Voltando ao CIPE, a vossa meta é eliminar a corrupção?
A principal vantagem de se combater a corrupção é que esta acção permite reduzir oportunidades de ocorrência de fraude e desfalque interno nas empresas. Sempre que ocorre um acto de corrupção numa empresa o custo de produção cresce, a qualidade do serviço desce e os lucros são corroídos. A única forma de evitar isso é termos um ambiente onde a ética e integridade são respeitados e seguidos.

O que é que isto significa?
Quando falamos em integridade estamos a falar de um sistema de gestão e risco chamado Anti Corruption Compliance.

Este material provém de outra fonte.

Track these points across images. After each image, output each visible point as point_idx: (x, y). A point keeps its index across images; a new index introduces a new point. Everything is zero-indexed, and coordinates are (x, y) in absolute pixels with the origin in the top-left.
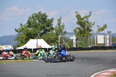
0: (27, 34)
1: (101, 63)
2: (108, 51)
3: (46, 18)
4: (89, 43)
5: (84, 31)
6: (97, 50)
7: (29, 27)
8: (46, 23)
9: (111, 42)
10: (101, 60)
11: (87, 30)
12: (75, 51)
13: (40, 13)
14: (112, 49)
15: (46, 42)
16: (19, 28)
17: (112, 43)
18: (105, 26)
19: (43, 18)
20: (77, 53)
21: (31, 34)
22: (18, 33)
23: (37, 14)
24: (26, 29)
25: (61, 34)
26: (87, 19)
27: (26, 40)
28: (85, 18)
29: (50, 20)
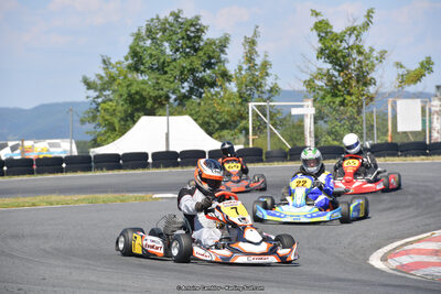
0: (130, 95)
1: (409, 207)
2: (437, 159)
3: (199, 37)
4: (365, 131)
5: (346, 83)
6: (397, 158)
7: (137, 70)
8: (201, 53)
10: (411, 194)
11: (358, 82)
13: (176, 16)
15: (201, 126)
16: (97, 75)
18: (427, 66)
19: (188, 35)
21: (143, 99)
22: (97, 93)
23: (166, 19)
24: (125, 77)
25: (256, 96)
26: (357, 37)
27: (124, 119)
28: (350, 35)
29: (214, 43)
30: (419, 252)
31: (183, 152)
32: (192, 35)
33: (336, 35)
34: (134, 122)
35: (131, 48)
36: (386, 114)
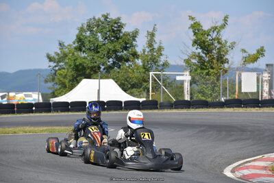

O compliance é um serviço valorizado em África?
Estes serviços têm sido oferecidos em África mas não é um segmento que tem tido a atenção necessária. Se queremos combater a corrupção é importante olhar para onde estão os maiores riscos e onde isto ocorre com maior frequência e de certeza que as pequenas e médias empresas são as mais afectadas por este fenómeno.

LARS BENSON
É um cidadão italo-americano, nasceu na Itália e é filho de um cidadão americano. Cresceu nos Estados Unidos, no Novo México, em Ítaca perto de uma reserva de índios. Aos 10 anos muda-se para a Arábia Saudita para acompanhar o progenitor que era professor universitário e trabalhou para a Saudi Aramco, uma das maiores petrolíferas do mundo. Fruto da estadia do pai no então maior produtor de petróleo do Mundo, Benson frequentou o ensino superior em terras do Munhamad bin Salman. A sua primeira profissão foi como jornalista, de onde migra para uma fábrica americana que não identifica. O destino levou-o a Angola onde foi o primeiro director do centro de apoio empresarial CAE, instituição responsável pela cadeia de supply chain na industria petrolífera angolana. Benson é o director regional para África do CIPE.